Ohio officials claimed that this past Thursday’s execution of convicted killer, Dennis McGuire would not be done in a manner that constituted cruel and unusual punishment, a penalty banned by the Eighth Amendment to the United States Constitution. The two-drug cocktail that officials planned to use during McGuire’s execution by lethal injection was supposed to bring about his death quickly and painlessly. At least, that's what the state of Ohio claimed in briefs filed by its Attorney General in both federal and state court proceedings when McGuire challenged Ohio’s procedure for carrying out the death penalty. Unfortunately, McGuire’s execution was anything but quick and painless.

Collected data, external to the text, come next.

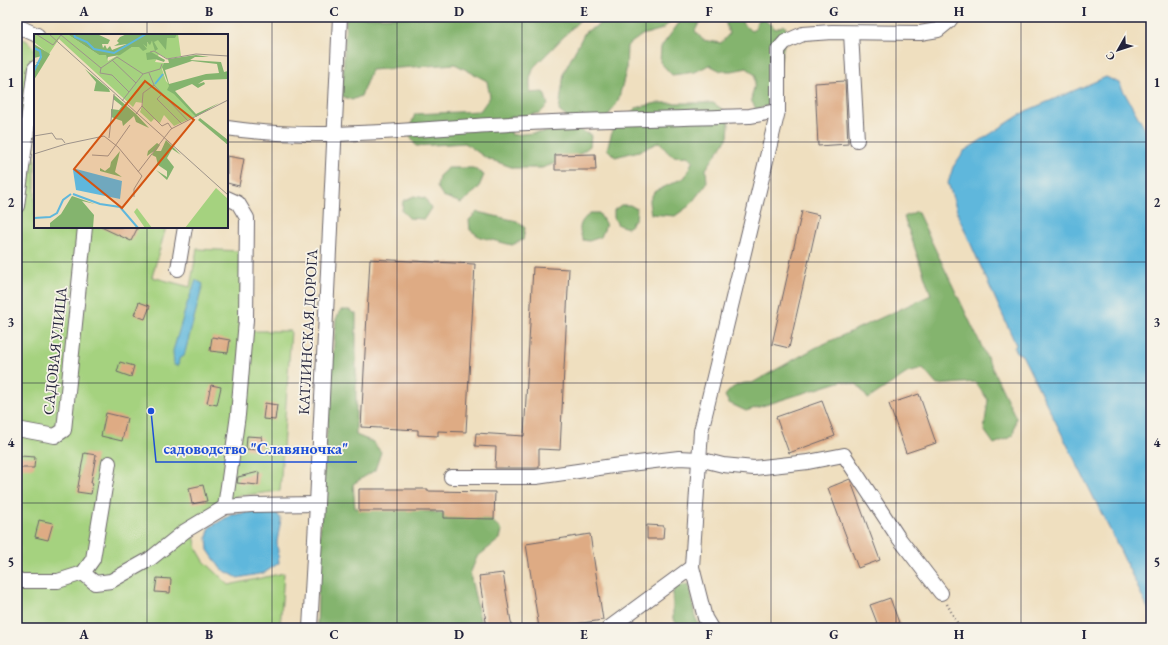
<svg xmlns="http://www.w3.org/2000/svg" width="1168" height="645" font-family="'EB Garamond',serif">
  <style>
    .green { fill: #a5d27f; stroke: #647a5d }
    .forest { fill: #84b46e; stroke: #536b54 }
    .water { fill: #5fb7dc; stroke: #406c8c }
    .building { fill: #deab84 }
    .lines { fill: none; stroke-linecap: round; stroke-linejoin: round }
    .minor-casing { stroke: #6a6469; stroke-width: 16 }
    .path { stroke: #6a6469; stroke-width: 2.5; stroke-dasharray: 1 3; stroke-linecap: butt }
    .minor { stroke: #fff; stroke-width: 14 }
    .grid { fill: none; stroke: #22223b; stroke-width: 1; stroke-opacity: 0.55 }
    .labels { text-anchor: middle; stroke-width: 3.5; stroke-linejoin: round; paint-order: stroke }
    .street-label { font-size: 15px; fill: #22223b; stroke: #f7f3e8 }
    .inset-river { fill: none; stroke: #5fb7dc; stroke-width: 2 }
    .inset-road { fill: none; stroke: #9d938a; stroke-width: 1 }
    .view { fill: #d45411; fill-opacity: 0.15; stroke: #d45411; stroke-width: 2 }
    .inset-edge { fill: none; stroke: #22223b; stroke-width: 2 }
    .leader { fill: none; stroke: #1d4ed8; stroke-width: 1.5 }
    .callout-dot { fill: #1d4ed8; stroke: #f7f3e8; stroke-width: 1.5 }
    .callout-label { font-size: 16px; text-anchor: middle; font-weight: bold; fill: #1d4ed8; stroke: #f7f3e8; stroke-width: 3.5; stroke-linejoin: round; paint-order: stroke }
    .neatline { fill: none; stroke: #22223b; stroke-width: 1.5 }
    .grid-label { font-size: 13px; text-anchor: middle; font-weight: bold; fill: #22223b }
  </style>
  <rect width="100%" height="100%" fill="#f7f3e8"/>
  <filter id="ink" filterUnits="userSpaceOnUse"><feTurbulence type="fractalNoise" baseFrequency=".025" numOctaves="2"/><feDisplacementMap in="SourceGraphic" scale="8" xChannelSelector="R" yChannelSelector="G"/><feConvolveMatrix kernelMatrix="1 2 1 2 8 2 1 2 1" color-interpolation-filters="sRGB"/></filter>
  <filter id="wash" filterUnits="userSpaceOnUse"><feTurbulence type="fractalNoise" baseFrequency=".012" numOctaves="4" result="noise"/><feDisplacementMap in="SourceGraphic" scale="16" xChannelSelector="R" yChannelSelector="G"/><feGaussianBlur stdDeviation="0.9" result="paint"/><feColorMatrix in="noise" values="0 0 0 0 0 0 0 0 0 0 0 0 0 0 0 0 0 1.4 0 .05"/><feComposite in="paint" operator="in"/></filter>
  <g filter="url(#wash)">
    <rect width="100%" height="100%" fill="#efdfbf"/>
    <polygon class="green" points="17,36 27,41 35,49 35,227 166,227 152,277 190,287 197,249 241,251 242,331 291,331 280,491 237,496 191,522 197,549 204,561 229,585 284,573 280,628 17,628"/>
    <g class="forest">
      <polygon points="346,17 583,17 534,67 530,78 530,93 544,92 548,105 540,113 507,118 512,135 577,129 591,135 590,146 578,155 542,168 514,168 486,158 465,143 416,146 408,133 415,114 480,111 490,97 487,81 455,64 371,70 361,96 352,100 342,96"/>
      <polygon points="605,17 674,17 663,29 642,35 627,46 626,71 618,101 606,119 569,119 559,111 564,72 585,32 597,26"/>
      <polygon points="686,17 706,17 699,23 695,31 703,40 721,43 729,34 724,17 743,17 742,23 751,31 755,29 757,21 763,19 776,29 784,25 788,31 785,38 773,101 767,106 756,109 751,100 755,83 755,75 747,68 732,71 721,71 709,65 695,72 672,75 660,62 661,47 682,19"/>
      <path d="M657,103H713L725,111L729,124L728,137L706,169L707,183L689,206L675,216L651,214L649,202L654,192L685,177L693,160L687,156C671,158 669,155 660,142L639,151L615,157L607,149L613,129L636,108Z"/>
      <polygon points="448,168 473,168 484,175 478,189 461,203 443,196 437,187 439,176"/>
      <polygon points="414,196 425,198 431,208 424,219 409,218 402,211 403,201"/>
      <polygon points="621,205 630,205 637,209 636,218 628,228 618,225 614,218 614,210"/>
      <path d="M917,211L1016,418L1013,436L994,444L984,430L988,400L975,382L937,385L923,369L907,373L868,399L858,385L842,381L746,411L729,403L725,396C732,386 740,382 752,383L815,348L931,295L904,217Z"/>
      <polygon points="477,212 517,221 525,228 523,240 512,245 480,237 470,230 469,220"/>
      <path d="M590,213H599L606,225L601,237L589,241L583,240C577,227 580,222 590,213Z"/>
      <polygon points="341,310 349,310 356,314 356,435 373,442 381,452 375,470 353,484 355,508 409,509 490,519 502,530 500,539 477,557 470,574 482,628 317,628 321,503 336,319"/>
      <polygon points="689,584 695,617 701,628 680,628 673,619 673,591 678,585"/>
    </g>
    <g class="water">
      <polygon points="1106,77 1119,83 1151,140 1151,615 1117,544 1022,355 1016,352 1014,348 1016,345 960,220 948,183 953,167 964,151 1026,111"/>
      <polygon points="196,280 203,284 184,356 179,359 178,366 174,365 173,351 187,304"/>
      <polygon points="268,509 276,512 281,519 277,542 279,563 264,573 238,578 221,569 208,550 207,537 210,527 231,515"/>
    </g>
    <g id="blocks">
      <g class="building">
        <polygon points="845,81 848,144 818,146 815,83"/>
        <polygon points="595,154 596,170 555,170 555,155"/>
        <polygon points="227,156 244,159 239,186 227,183"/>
        <polygon points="802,211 819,215 789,348 772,344"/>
        <polygon points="101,227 138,227 131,241"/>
        <polygon points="370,259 475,264 466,432 438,431 438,436 418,435 418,430 361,427"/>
        <polygon points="533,267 569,269 560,450 539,449 539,468 495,468 496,447 475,446 476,433 524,436"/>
        <polygon points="139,302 150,306 145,319 134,315"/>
        <polygon points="212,337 230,340 228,353 210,351"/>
        <polygon points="120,362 134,366 131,377 117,372"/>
        <polygon points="211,385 221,387 217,405 207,403"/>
        <polygon points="919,394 936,443 906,453 889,404"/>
        <polygon points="822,401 835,436 789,453 776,417"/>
        <polygon points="265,403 277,405 275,420 263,419"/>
        <polygon points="106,413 127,418 122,441 101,436"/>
        <polygon points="247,436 262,437 260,450 246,449"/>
        <polygon points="84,453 96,455 91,483 93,483 91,494 77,492"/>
        <polygon points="20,456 35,457 34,468 20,468"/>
        <polygon points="259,472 258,485 237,483 238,477"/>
        <polygon points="850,479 880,560 858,568 828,488"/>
        <polygon points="203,485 207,501 192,504 189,488"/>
        <polygon points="359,489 428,489 428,491 495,492 494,519 444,518 444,511 359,511"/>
        <polygon points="39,520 53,523 48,540 35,537"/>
        <polygon points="647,525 664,526 663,539 647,539"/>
        <polygon points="590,534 603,620 546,628 539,628 526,544"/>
        <polygon points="503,573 512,628 487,628 479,576"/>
        <polygon points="157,578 171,579 170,593 155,592"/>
        <polygon points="890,598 901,628 879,628 870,605"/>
      </g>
    </g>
  </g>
  <g filter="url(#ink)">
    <use href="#blocks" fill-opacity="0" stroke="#6a6469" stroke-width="1"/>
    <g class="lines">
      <g class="minor-casing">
        <g id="minor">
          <polyline points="17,26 37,35"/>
          <polyline points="851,33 857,140"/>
          <path d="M227,128C312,141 404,130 490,125C576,120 663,119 750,116L778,111"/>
          <polyline points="17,206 35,68"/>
          <polyline points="178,269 185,227"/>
          <polyline points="17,429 55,436 64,430 85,227"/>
          <polyline points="451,477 536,477 613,466 679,458 699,459 723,465 754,468 808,462 844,455 898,537 941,593"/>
          <polyline points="225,507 238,415 246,320 247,218 238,203 227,198"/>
          <polyline points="83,573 93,559 109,463"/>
          <polyline points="17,579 21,581 58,581 83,573 95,583 111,581 150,559 185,531 225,507 252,505 317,504"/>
          <polyline points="310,628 317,504 340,17"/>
          <polyline points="609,628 692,567"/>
          <polyline points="711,628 705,618 692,567 701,431 778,111 778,50 785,42 803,34 832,32 920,33 938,30 949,21 952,17"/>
        </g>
      </g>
      <polyline class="path" points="947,604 960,628"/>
      <use href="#minor" class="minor"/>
    </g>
  </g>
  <path class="grid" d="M147,17V35M272,17V628M397,17V628M522,17V628M646,17V628M771,17V628M896,17V628M1021,17V628M17,142H35M227,142H1151M147,227V628M17,262H1151M17,383H1151M17,503H1151"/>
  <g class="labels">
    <g class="street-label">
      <text transform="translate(308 332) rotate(-87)" y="5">КАТЛИНСКАЯ ДОРОГА</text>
      <text transform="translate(55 351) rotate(-84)" y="5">САДОВАЯ УЛИЦА</text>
    </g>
  </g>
  <g transform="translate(34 34)">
    <rect width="194" height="194" fill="#efdfbf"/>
    <path d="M0,0H33L65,21H72L74,27L98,13L144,0L147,22L134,25L125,20L121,28L130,29L128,35L132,47L162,82L140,92L130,81L126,89L120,85L117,88L106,78L109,69L102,68L99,73L25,5L15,20L0,8ZM182,154L194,165V194H151ZM103,174L118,194H111L100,178Z" fill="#a5d27f"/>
    <path d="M33,0H63L76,6L74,10H68L69,14L71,11L73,15L76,12L78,16L93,10L80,12L85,9L83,7L86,3L93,0H143L141,4H133L132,16L124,6L120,8L124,15L121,17L118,7L116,11L113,8V13L109,10L113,15L109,17L105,13H98L86,21L74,23L73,26L72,21H65ZM0,10L16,20L0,46V31H5L2,28H5L8,22L0,24ZM117,18L131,26L130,28L121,25L113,26L112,19ZM162,21L175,23H161L156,26L187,28L190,38L194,37V45L170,46L164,50L170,48L171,50L164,54L158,50L141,57L162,80L185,69L162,83L140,60L133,56L135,52L128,33L130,29H135L134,25ZM158,27L183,30L185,39L172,40L135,50L131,36ZM51,35L75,55L76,58L60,57L62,48ZM80,61L102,80L115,94L102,88L100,82L89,92L88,87L77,83V75L85,76L88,72L79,65ZM166,84L194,106V111L164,86ZM132,106L147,121L138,115L133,124L140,133L133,146L122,136L133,143V137L124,131L122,123L118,121L120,117L113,122L114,117L123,109L126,111L122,117H127ZM86,117L81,138L88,143L66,137V134L71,137L76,133L77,128ZM38,162L61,170L48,167L60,181L59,194H16V189L27,180Z" fill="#84b46e" fill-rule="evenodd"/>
    <path d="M42,135L88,147L86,165L42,156L39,136Z" fill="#5fb7dc"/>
    <path class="inset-river" d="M40,0L41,3L53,8L60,15L80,19L112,0M0,14L6,17L7,23L0,37M121,50L129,40M39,160L66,170L86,173L104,194M0,184L16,183L23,179L29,166L37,160"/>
    <path class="inset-road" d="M2,0L19,11L27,1L67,34L83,23L109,40M15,0L194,161M116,18L120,17L133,25L162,20L194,22M78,26L102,49M67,34L66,39L78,41L95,58M115,39L120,51L154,87M128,60L123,65L148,90M88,67L109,40L126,35L128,30M108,72L128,92L134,89L138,95M102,80L108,72L109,59L120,51M0,102L18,99L22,105H28L31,109M75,104L80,60M0,120L32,110L70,102L84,113L108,142L100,155V163M58,121L74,122L96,91M104,138L137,95L194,66"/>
    <path class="view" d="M111,47L160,86L88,174L40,135Z"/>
    <rect width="194" height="194" class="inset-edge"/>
  </g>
  <path class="leader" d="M151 411L156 462H357"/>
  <circle class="callout-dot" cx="151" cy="411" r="4"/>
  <g class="callout-label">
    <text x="256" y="454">садоводство "Славяночка"</text>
  </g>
  <rect width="1168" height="645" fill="none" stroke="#f7f3e8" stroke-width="44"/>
  <g transform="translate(1118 50) rotate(231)" stroke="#f7f3e8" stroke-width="3" paint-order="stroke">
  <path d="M0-3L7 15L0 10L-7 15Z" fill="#22223b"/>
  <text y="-6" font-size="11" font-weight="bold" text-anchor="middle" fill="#22223b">С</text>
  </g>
  <rect x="22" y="22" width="1124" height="601" class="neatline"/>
  <g class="grid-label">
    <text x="84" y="16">A</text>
    <text x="209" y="16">B</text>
    <text x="334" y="16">C</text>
    <text x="459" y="16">D</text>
    <text x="584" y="16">E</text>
    <text x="709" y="16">F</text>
    <text x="834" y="16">G</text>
    <text x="959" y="16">H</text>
    <text x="1084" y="16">I</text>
    <text x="11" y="87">1</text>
    <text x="1157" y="87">1</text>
    <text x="11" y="207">2</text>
    <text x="1157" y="207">2</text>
    <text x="11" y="327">3</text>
    <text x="1157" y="327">3</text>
    <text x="11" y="447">4</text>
    <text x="1157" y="447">4</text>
    <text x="11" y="567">5</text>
    <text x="1157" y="567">5</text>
    <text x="84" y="639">A</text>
    <text x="209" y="639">B</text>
    <text x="334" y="639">C</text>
    <text x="459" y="639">D</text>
    <text x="584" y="639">E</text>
    <text x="709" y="639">F</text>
    <text x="834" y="639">G</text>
    <text x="959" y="639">H</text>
    <text x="1084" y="639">I</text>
  </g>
</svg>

According to witnesses who observed the execution, including two of McGuire’s adult children and several newspaper reporters, McGuire gasped for air and made loud snorting noises for somewhere between between 15 and 19 minutes after Ohio’s experimental two-drug cocktail was administered.

That scenario was exactly what McGuire’s lawyer predicted during arguments before various courts as he was trying to block McGuire’s execution, but the courts and Ohio’s governor refused to listen. Moreover, the assistant attorney general representing Ohio had the audacity to suggest that it was perfectly acceptable for McGuire to suffer pain during the procedure. What’s next? Is torture to become an acceptable part of the death penalty process?

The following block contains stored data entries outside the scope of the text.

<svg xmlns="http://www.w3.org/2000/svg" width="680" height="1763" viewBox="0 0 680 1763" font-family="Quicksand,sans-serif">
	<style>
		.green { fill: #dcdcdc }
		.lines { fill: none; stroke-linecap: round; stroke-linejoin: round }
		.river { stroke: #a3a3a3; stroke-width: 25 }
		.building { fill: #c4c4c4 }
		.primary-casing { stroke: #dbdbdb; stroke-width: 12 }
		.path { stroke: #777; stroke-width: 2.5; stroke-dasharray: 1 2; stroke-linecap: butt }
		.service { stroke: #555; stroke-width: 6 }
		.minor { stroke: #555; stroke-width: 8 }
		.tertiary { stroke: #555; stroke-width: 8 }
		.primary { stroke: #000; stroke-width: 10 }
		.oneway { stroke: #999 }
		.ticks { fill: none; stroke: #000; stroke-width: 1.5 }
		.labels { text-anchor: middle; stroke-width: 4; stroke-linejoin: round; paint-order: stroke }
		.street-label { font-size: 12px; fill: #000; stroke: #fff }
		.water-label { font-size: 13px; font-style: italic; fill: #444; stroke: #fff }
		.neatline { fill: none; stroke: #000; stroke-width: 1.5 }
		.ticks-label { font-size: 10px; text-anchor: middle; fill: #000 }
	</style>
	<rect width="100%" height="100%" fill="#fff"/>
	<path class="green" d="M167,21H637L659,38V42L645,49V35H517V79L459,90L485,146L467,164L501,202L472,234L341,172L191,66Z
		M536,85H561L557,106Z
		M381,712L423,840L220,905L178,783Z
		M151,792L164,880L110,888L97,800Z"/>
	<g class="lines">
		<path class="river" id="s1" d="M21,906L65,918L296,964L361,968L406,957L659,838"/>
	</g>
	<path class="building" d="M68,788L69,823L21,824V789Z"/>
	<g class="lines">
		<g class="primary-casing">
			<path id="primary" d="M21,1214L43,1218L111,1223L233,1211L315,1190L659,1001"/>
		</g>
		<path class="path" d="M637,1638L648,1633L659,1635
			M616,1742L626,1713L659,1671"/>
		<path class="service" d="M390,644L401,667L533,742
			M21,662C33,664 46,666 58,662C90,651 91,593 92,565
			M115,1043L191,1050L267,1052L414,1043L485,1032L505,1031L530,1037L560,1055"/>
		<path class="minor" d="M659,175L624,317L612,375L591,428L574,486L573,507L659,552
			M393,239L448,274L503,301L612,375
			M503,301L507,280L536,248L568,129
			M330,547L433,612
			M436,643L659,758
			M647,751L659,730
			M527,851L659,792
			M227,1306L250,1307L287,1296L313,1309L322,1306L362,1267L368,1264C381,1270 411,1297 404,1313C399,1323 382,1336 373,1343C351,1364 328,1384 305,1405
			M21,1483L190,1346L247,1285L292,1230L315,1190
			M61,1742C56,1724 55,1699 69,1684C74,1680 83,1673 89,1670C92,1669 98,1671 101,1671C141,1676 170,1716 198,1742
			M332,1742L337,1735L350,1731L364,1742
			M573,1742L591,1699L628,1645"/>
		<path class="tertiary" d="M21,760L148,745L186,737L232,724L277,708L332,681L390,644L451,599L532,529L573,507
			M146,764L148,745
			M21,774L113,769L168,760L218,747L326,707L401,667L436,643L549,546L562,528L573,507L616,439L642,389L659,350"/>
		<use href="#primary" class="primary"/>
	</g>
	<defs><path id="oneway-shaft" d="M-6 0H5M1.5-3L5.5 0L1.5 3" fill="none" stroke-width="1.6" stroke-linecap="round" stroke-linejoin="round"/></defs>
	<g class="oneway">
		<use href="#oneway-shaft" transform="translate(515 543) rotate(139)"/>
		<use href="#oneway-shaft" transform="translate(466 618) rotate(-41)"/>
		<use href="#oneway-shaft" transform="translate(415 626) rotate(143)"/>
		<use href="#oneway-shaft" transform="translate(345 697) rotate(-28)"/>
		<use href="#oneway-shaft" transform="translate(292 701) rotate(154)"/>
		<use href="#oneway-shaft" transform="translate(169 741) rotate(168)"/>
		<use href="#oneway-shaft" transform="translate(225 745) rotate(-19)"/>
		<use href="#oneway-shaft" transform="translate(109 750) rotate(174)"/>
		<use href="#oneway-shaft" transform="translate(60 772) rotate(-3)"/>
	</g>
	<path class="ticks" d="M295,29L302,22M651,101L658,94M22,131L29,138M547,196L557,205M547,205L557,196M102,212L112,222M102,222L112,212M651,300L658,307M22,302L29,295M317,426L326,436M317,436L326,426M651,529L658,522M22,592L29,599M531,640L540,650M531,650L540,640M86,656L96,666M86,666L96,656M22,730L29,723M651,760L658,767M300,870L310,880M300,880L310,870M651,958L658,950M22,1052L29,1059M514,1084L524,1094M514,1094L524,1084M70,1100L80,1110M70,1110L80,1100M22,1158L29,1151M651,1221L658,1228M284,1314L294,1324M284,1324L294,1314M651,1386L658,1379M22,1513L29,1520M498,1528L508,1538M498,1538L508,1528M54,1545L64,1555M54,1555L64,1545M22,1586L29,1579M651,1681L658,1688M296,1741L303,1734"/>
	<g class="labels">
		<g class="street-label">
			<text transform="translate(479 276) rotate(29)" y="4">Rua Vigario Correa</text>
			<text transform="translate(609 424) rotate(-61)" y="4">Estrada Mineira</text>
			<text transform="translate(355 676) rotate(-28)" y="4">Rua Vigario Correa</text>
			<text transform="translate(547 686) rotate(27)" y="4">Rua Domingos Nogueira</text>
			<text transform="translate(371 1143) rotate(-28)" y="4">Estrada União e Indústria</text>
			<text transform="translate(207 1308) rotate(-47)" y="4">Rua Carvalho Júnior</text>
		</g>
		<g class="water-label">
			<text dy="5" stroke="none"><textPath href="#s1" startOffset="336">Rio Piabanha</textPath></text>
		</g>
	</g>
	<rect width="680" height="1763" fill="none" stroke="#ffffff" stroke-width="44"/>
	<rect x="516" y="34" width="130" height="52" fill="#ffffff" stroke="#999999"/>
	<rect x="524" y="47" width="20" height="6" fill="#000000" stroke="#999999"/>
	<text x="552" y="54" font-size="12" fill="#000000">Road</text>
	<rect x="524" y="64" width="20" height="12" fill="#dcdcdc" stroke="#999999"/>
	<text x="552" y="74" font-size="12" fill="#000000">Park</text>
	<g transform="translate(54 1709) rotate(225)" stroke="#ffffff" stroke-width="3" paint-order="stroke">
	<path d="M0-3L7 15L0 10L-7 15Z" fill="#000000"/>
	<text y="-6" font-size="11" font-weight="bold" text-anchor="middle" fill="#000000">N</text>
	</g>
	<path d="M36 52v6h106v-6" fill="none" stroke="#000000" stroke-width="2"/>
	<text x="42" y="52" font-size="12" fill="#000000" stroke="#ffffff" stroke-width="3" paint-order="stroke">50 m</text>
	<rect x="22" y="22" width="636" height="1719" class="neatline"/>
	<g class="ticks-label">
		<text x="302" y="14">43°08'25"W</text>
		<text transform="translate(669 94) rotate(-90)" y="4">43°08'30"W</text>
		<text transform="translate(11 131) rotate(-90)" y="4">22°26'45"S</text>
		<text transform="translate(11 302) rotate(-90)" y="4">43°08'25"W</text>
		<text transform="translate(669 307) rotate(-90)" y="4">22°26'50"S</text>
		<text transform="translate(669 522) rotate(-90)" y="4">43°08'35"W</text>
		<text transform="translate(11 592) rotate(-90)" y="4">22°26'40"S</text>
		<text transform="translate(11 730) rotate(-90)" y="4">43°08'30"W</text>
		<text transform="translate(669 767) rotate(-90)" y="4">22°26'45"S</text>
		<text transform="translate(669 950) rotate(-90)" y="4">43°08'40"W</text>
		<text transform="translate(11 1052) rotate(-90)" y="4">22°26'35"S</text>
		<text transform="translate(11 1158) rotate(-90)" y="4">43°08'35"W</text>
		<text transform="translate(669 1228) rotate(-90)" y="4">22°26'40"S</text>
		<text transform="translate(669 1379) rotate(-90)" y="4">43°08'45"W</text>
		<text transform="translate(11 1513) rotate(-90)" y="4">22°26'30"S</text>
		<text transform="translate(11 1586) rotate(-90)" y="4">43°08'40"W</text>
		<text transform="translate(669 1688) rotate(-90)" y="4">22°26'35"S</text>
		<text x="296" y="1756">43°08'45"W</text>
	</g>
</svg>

It has always been my belief that, at best, the death penalty is a foolish proposition, and at worst, it’s altogether cruel and unjust. I see no worthwhile purpose in needlessly terminating the life of another human being when a life behind bars would serve as a greater punishment. That said, if a state is going to have the death penalty on its books, it ought to recognize that the penalty is a deprivation of life, not torture followed by death.

States have stopped using the hangman’s noose, the electric chair and the gas chamber as methods for carrying out the death penalty. That’s because people came to recognize that those methods involved inflicting several pain and suffering upon the condemned before death occurred, and in many cases, that suffering amounted to torture. McGuire’s death proved that Ohio’s two-drug cocktail amounted to torture, too. It must be banned immediately!